(PARTS OF THE EXERCISE):
1) Repeat the passage from the fuel tankering article starting at "Fuel tankering is" and ending at "to disrupt refuelling.".
2) Finish out the next part of the article on fuel tankering at Heathrow, picking up after its final sentence.

(TEXT):
+++++

Airlines flying to Heathrow have been told to carry as much fuel as possible in their tanks because of supply problems at Britain’s largest airport, in a controversial practice that can increase carbon emissions.
The airport asked airlines to carry excess fuel on the way to London and to avoid carrying too much when departing, citing supply issues, in a notice sent on Sunday. The notice covered nine days from Sunday 23 July to Monday 31 July.
Heathrow said there had been no impact on passengers or flights from the request.
Fuel tankering is controversial because the practice significantly increases the weight of kerosene stored in the aircraft’s wings. That extra weight increases the amount of fuel burned on a flight, and therefore its carbon footprint. Yet despite the extra cost and carbon emissions, it can be financially worthwhile for airlines if fuel is cheaper at one airport than at another.
In Europe alone the practice produces 900,000 tonnes of unnecessary carbon emissions a year – equivalent to about 2,800 flights between Paris and New York – according to a 2019 study by Eurocontrol, an air traffic controllers’ group. The main reason for tankering was to avoid higher prices at some airports, saving airlines a combined €265m (£229m), Eurocontrol said, although airlines also used it occasionally if strikes threatened to disrupt refuelling.
British Airways, the UK’s flag carrier airline, is among companies that have previously been accused of regular tankering. The Times last month reported that BA had regularly used fuel tankering since 2019, when it had promised to “review” the practice after a BBC Panorama investigation.

+++++

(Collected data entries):

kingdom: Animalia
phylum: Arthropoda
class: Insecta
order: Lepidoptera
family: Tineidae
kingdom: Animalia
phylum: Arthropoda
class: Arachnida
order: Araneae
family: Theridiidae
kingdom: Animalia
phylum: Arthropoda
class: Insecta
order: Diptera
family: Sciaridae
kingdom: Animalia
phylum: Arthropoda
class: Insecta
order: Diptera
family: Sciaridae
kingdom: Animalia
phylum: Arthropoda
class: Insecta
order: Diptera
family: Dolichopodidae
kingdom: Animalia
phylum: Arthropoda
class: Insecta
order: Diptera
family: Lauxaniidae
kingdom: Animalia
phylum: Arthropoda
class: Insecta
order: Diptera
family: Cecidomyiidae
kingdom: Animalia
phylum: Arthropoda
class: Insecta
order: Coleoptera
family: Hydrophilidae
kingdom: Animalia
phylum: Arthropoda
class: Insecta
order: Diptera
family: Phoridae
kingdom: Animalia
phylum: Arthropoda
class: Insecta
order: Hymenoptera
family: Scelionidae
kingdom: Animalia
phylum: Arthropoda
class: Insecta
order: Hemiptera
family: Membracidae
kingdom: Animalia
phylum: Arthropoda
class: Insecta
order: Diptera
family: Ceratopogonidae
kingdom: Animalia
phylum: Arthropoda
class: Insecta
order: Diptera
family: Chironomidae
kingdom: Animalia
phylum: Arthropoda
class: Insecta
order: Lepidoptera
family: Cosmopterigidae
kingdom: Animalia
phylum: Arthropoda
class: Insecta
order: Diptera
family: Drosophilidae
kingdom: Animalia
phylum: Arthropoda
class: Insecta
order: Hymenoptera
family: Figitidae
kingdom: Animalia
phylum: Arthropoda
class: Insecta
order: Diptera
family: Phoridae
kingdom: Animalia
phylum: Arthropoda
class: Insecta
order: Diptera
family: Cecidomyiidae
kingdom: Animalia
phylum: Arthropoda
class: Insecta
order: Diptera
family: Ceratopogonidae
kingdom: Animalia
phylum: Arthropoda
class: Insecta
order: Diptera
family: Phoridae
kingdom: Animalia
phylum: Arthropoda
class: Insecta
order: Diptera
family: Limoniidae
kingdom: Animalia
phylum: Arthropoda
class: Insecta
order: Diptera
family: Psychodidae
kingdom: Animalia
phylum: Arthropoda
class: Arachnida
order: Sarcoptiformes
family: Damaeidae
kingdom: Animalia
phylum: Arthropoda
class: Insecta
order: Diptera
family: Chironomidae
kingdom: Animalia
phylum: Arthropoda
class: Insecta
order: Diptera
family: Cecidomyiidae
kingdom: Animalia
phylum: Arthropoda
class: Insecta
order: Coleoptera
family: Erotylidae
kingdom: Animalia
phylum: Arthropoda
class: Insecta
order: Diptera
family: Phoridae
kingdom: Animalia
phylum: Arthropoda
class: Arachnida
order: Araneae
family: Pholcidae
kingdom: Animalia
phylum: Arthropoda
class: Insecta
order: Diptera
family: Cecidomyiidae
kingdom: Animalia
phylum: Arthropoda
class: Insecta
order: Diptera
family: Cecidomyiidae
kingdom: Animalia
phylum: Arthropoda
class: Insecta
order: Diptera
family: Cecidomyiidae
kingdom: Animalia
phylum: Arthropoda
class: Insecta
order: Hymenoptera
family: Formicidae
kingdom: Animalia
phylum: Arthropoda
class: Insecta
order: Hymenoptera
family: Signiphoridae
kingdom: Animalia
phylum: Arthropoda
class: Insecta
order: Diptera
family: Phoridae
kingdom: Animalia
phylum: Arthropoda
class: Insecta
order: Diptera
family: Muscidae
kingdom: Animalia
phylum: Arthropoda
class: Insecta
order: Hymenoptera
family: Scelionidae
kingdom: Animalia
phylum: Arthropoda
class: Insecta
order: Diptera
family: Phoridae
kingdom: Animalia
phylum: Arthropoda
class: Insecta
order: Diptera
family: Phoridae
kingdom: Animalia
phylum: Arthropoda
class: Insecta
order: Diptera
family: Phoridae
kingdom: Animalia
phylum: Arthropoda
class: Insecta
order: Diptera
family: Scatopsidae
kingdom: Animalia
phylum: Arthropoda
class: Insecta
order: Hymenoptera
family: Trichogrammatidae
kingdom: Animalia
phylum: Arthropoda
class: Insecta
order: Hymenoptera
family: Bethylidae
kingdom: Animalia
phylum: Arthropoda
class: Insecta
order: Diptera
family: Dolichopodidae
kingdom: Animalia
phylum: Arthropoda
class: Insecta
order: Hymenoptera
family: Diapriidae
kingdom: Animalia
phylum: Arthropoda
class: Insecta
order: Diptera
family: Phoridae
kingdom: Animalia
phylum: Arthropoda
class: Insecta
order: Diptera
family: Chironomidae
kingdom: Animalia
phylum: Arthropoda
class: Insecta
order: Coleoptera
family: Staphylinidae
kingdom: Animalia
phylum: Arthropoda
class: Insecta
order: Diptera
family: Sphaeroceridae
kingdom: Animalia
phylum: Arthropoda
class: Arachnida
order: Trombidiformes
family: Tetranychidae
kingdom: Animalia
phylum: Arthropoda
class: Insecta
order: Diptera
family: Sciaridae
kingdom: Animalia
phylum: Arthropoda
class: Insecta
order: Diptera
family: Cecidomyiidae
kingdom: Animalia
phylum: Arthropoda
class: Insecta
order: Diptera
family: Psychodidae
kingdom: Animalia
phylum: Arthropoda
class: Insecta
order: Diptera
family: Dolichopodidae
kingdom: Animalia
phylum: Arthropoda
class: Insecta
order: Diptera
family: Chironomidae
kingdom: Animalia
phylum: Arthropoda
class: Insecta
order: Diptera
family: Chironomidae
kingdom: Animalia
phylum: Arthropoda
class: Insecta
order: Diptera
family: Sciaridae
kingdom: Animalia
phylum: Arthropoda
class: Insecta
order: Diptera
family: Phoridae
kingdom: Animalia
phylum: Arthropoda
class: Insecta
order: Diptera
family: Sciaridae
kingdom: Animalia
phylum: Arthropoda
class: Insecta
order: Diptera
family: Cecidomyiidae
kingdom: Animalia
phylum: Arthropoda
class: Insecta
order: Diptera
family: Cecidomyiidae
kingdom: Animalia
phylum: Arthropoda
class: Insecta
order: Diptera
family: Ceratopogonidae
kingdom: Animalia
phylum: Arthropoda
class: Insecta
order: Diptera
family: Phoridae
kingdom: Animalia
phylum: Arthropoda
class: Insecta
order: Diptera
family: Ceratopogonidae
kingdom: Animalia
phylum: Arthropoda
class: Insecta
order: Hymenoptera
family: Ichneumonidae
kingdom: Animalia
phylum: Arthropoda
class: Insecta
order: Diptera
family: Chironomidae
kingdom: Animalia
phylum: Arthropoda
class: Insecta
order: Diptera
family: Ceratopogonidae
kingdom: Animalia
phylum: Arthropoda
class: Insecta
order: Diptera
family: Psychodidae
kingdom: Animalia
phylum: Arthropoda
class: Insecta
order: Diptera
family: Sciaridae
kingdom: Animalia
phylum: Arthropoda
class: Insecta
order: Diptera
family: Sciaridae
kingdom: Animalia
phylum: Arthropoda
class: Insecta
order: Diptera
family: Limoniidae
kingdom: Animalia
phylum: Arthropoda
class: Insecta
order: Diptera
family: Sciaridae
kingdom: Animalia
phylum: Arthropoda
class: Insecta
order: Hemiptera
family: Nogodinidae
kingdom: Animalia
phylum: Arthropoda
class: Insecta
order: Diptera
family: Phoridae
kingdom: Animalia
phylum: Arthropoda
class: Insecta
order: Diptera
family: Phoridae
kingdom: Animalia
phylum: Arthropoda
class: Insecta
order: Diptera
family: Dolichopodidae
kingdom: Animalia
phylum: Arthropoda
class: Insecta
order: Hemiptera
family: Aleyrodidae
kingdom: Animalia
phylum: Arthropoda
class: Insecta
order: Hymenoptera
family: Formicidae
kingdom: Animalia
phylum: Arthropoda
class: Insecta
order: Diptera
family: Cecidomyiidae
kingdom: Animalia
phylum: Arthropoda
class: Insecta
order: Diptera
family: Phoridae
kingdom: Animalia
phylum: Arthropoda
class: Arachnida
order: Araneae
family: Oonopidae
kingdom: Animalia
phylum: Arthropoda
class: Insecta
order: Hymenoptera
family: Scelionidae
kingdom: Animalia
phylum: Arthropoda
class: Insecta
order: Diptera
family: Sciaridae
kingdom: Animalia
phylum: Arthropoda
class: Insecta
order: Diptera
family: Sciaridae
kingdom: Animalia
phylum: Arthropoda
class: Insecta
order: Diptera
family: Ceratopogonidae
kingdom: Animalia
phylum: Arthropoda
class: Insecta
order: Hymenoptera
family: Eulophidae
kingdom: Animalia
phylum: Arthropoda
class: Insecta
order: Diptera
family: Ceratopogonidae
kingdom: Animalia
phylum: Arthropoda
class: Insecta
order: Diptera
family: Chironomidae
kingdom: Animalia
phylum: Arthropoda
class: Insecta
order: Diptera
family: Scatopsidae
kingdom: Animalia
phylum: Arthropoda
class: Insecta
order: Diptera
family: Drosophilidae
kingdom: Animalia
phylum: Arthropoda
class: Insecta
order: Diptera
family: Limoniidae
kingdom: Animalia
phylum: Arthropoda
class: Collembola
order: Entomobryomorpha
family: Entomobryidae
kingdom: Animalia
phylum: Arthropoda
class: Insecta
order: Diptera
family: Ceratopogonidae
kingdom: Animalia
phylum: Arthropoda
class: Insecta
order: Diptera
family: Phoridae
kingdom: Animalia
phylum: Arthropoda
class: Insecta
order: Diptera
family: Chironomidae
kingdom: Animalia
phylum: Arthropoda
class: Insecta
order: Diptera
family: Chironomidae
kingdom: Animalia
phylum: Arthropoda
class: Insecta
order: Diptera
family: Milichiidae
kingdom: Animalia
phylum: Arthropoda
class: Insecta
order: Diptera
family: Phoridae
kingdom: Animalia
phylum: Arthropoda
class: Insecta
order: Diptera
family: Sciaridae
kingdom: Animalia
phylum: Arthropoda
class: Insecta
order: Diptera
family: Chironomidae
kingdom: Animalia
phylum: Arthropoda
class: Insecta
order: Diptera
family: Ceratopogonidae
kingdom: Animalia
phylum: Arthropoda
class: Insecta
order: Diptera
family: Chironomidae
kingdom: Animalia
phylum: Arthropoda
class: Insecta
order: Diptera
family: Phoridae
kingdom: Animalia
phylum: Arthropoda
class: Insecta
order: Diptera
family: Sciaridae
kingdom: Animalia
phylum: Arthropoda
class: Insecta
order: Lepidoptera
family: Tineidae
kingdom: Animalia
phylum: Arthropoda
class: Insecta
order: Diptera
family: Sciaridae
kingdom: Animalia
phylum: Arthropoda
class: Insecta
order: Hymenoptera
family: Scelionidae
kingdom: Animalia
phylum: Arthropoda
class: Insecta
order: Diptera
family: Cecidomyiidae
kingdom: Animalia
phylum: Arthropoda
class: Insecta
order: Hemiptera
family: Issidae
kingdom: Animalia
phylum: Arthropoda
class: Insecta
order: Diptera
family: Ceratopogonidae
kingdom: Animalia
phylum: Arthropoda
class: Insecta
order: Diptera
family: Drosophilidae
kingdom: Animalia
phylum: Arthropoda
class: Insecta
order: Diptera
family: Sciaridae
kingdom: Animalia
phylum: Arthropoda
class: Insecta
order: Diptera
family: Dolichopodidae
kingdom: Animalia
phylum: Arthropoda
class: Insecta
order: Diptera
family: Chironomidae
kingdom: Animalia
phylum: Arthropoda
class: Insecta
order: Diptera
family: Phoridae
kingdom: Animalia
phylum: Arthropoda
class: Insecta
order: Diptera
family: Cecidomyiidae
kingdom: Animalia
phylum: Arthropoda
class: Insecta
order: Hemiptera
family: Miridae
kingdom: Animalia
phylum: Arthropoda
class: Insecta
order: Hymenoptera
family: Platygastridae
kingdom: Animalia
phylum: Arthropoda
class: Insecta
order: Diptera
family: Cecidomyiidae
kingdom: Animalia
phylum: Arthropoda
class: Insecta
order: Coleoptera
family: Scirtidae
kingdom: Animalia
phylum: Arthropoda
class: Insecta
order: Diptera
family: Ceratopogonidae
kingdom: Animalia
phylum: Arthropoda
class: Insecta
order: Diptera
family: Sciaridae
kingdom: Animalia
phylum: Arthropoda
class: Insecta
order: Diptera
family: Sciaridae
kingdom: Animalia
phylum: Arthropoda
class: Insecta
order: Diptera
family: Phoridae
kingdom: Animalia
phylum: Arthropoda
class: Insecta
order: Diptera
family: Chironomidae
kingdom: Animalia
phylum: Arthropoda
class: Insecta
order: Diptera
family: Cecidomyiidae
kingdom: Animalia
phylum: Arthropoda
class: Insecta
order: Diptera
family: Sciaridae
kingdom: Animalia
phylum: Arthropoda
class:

+++++

(LIST OF ANSWERS):
1)
Fuel tankering is controversial because the practice significantly increases the weight of kerosene stored in the aircraft’s wings. That extra weight increases the amount of fuel burned on a flight, and therefore its carbon footprint. Yet despite the extra cost and carbon emissions, it can be financially worthwhile for airlines if fuel is cheaper at one airport than at another.
In Europe alone the practice produces 900,000 tonnes of unnecessary carbon emissions a year – equivalent to about 2,800 flights between Paris and New York – according to a 2019 study by Eurocontrol, an air traffic controllers’ group. The main reason for tankering was to avoid higher prices at some airports, saving airlines a combined €265m (£229m), Eurocontrol said, although airlines also used it occasionally if strikes threatened to disrupt refuelling.

2)
The world’s bestselling plane, the Airbus A320, has the capacity to carry upwards of 24,000 litres of fuel, weighing 19 tonnes, in tanks in its wings and the main body of the plane. For shorter routes not all of the capacity would be required.
A Heathrow spokesperson said: “The airport has sufficient fuel supplies and passengers can be reassured that their flights will continue to operate as normal.”
The airport declined to comment on the cause of the supply issue. Fuel arrives at the west London airport via underground pipelines and is then delivered to one of two facilities. Some fuel is also delivered by truck.
Heathrow airport does not have day-to-day control over fuel supply, which is handled instead by Heathrow Hydrant Operating Company and Heathrow Airport Fuel Company, which are both owned by consortiums of oil companies.
So large is the demand for fuel for Heathrow that it requires a constant supply transported via pipeline from ExxonMobil’s Fawley refinery near Southampton. The UK’s largest refinery, it takes in as many as 2,000 shipments of crude oil a year which are distilled into petrol and diesel for cars and lorries, as well as jet fuel and chemicals for use in industry. ExxonMobil is also building a replacement pipeline to the airport.
The global aviation industry is already struggling with its reputation on the environment, as forecasters expect global demand for air travel to soar as poorer countries grow wealthier.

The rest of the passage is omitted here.